En 1992, Strong a déclaré: «N’est-ce pas le seul espoir pour la planète que les civilisations industrialisées s’effondrent? N’est-ce pas notre responsabilité de réaliser cela? » Au Rio Earth Summit Strong la même année, il a ajouté: «Les modes de vie et les modes de consommation actuels de la classe moyenne aisée – impliquant une consommation élevée de viande, l’utilisation de combustibles fossiles, des appareils électroménagers, la climatisation et des logements de banlieue – ne sont pas durables.»

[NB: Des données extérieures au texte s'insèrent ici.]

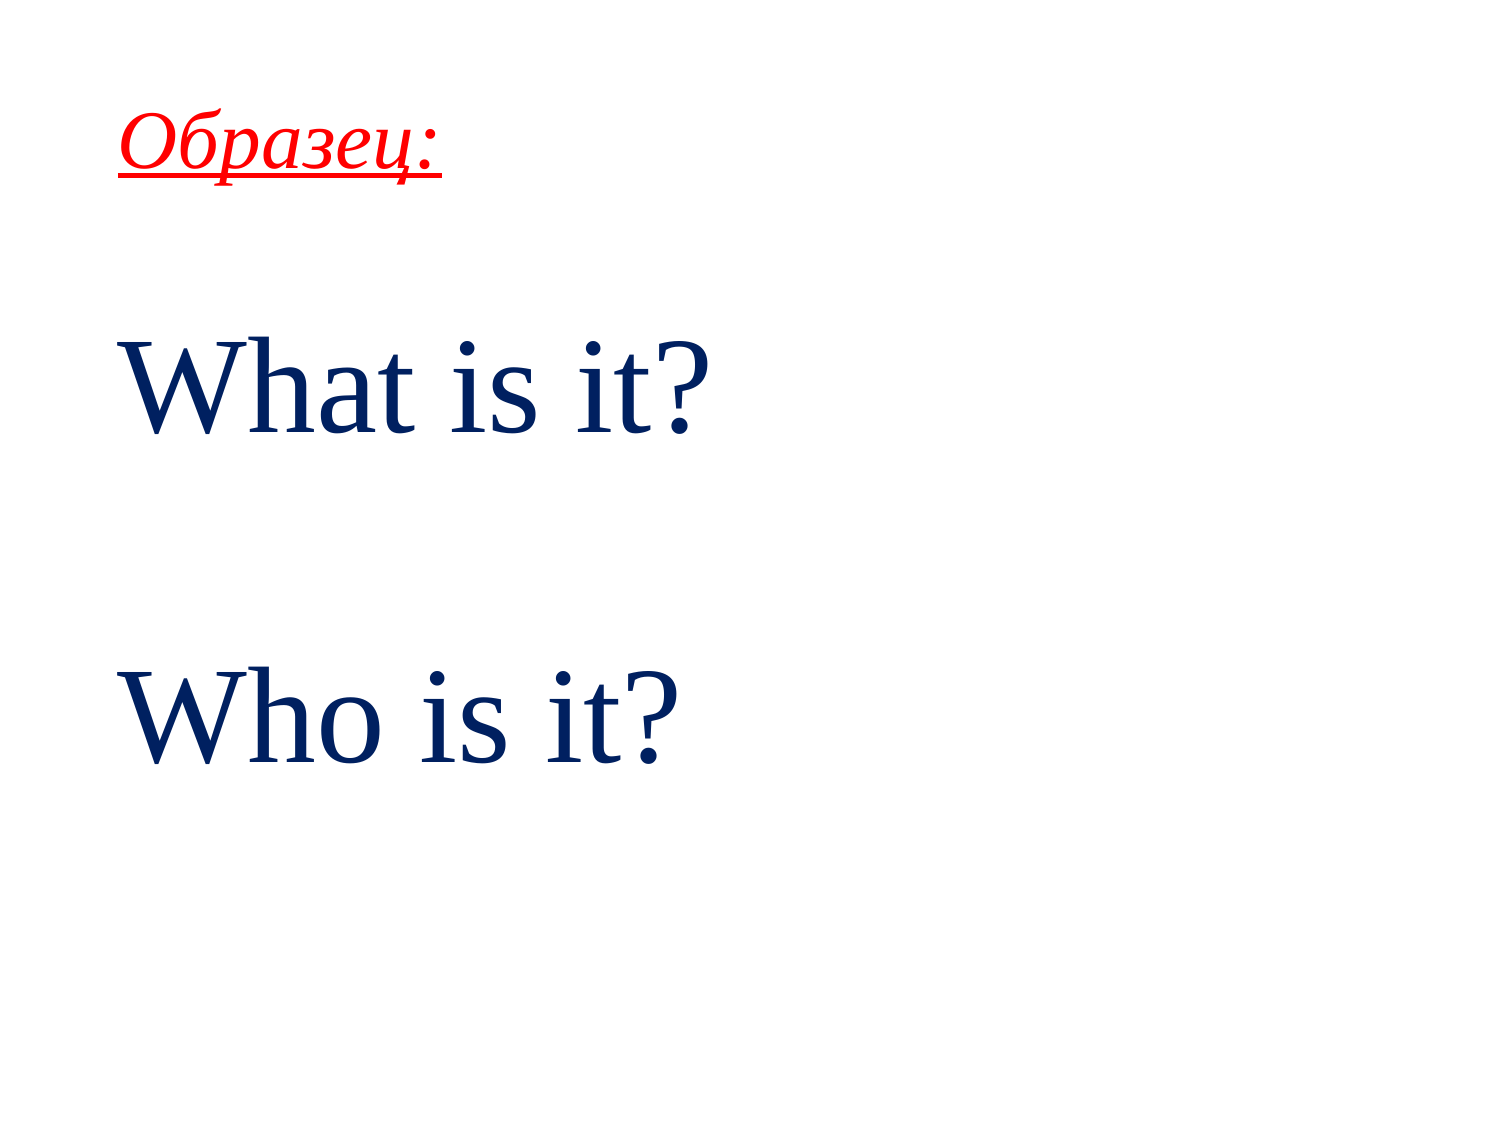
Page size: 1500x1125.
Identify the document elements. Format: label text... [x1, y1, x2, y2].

La décision de diaboliser le CO2, l’un des composés les plus essentiels au maintien de la vie, humaine et végétale, n’est pas aléatoire. Comme le dit le professeur Richard Lindzen, physicien atmosphérique du MIT, «le CO2 pour différentes personnes a des attraits différents. Après tout, c’est quoi? – ce n’est pas un polluant, c’est un produit de la respiration de chaque créature vivante, c’est le produit de toute respiration végétale, c’est essentiel pour la vie végétale et la photosynthèse, c’est un produit de toute combustion industrielle, c’est un produit de la conduite – je veux dire, si vous avez toujours voulu un point de levier pour tout contrôler, de l’expiration à la conduite, ce serait un rêve. Il a donc une sorte d’attractivité fondamentale pour la mentalité bureaucratique. »

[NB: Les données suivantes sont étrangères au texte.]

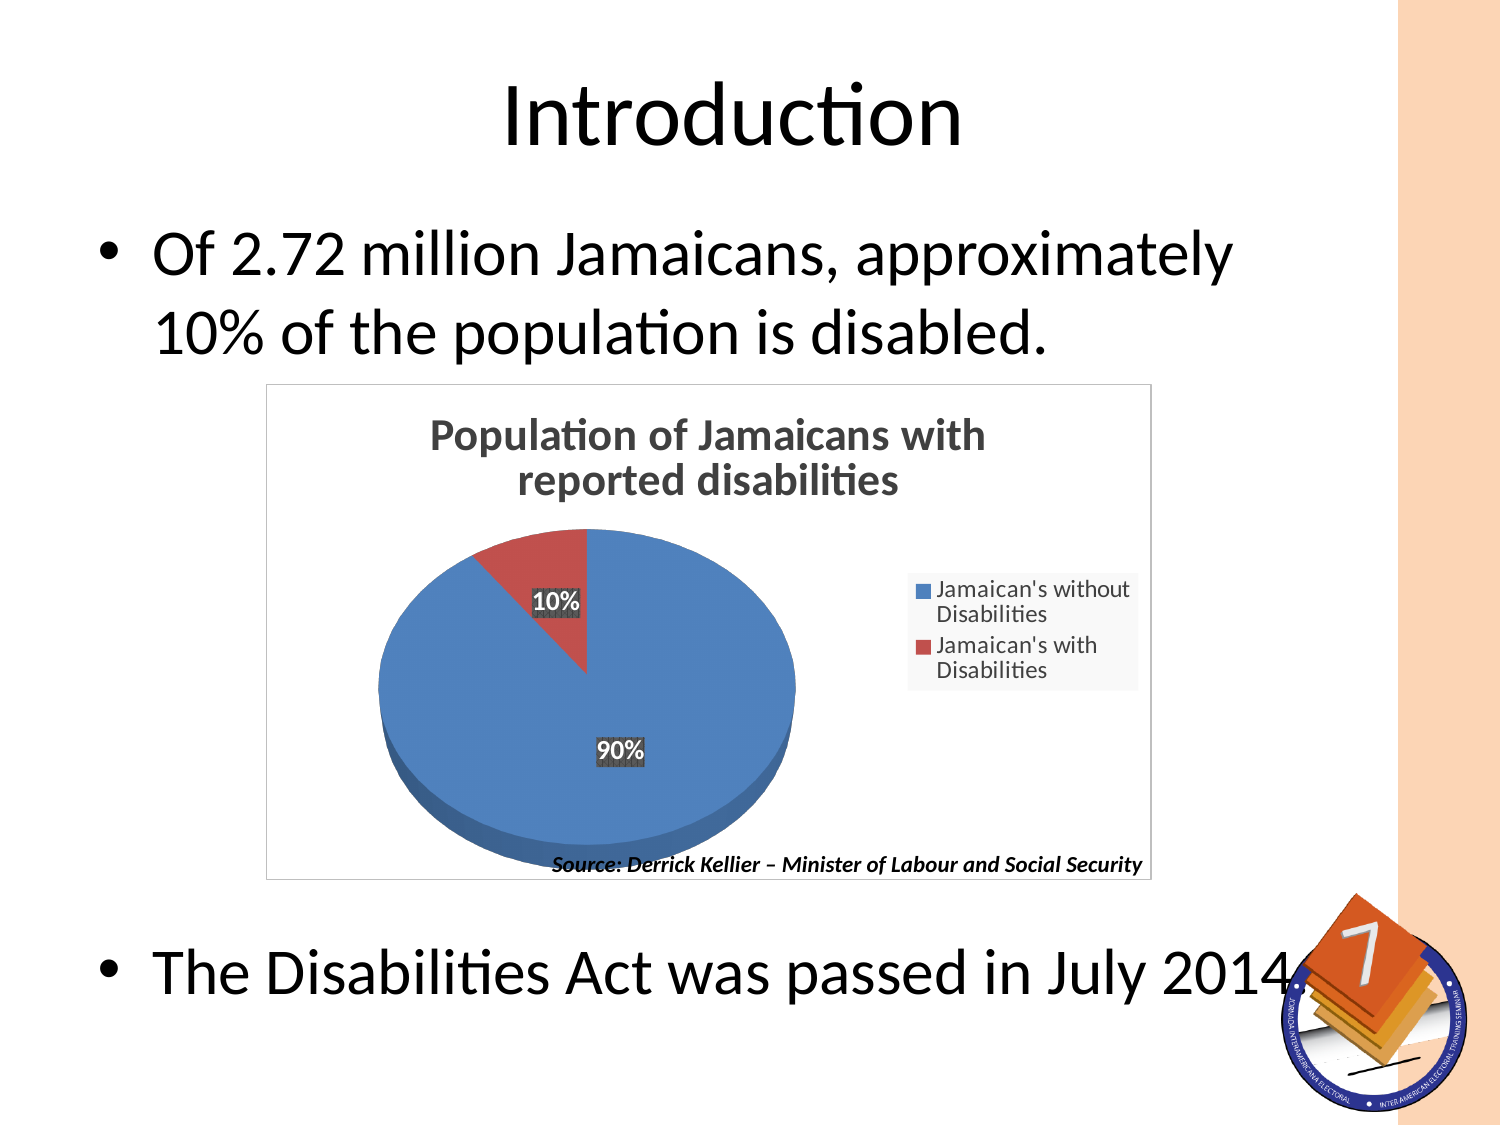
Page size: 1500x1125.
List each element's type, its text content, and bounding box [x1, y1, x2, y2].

text_box [1398, 0, 1500, 1125]
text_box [265, 383, 1211, 929]
text_box Introduction [58, 15, 1398, 203]
text_box Of 2.72 million Jamaicans, approximately 10% of the population is disabled. The Disabilities Act was passed in July 2014. [82, 202, 1329, 1083]
picture [1281, 893, 1471, 1112]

N’oublions pas que l’exercice de pandémie de New York, curieusement bien organisé, l’événement 201 du 18 octobre 2019 a été coparrainé par le Forum économique mondial et la Fondation Gates. Il était basé sur l’idée que «ce n’est qu’une question de temps avant qu’une de ces épidémies ne devienne mondiale – une pandémie aux conséquences potentiellement catastrophiques. Une pandémie grave, qui deviendra «l’événement 201», nécessiterait une coopération fiable entre plusieurs industries, gouvernements nationaux et principales institutions internationales. » Le scénario Event201 posait «une épidémie d’un nouveau coronavirus zoonotique transmis des chauves-souris aux porcs aux personnes qui finit par devenir efficacement transmissible d’une personne à l’autre, conduisant à une grave pandémie. Le pathogène et la maladie qu’il provoque sont largement calqués sur le SRAS, mais il est plus transmissible en milieu communautaire par les personnes présentant des symptômes bénins. »

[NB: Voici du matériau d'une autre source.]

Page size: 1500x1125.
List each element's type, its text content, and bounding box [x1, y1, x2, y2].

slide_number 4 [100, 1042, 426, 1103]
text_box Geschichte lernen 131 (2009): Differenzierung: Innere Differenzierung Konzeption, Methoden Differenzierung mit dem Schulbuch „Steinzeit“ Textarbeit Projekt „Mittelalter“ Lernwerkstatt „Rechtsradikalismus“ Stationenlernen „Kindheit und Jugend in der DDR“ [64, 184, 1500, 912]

La déclaration du Forum économique mondial de faire une grande remise à zéro est, selon toutes les indications, une tentative à peine voilée de faire progresser le modèle dystopique «durable» de l’Agenda 2030, un «New Deal vert» mondial à la suite des mesures pandémiques de Covid19. Leurs liens étroits avec les projets de la Fondation Gates, avec l’OMS et avec l’ONU suggèrent que nous pourrions bientôt faire face à un monde beaucoup plus sinistre après la pandémie de Covid19.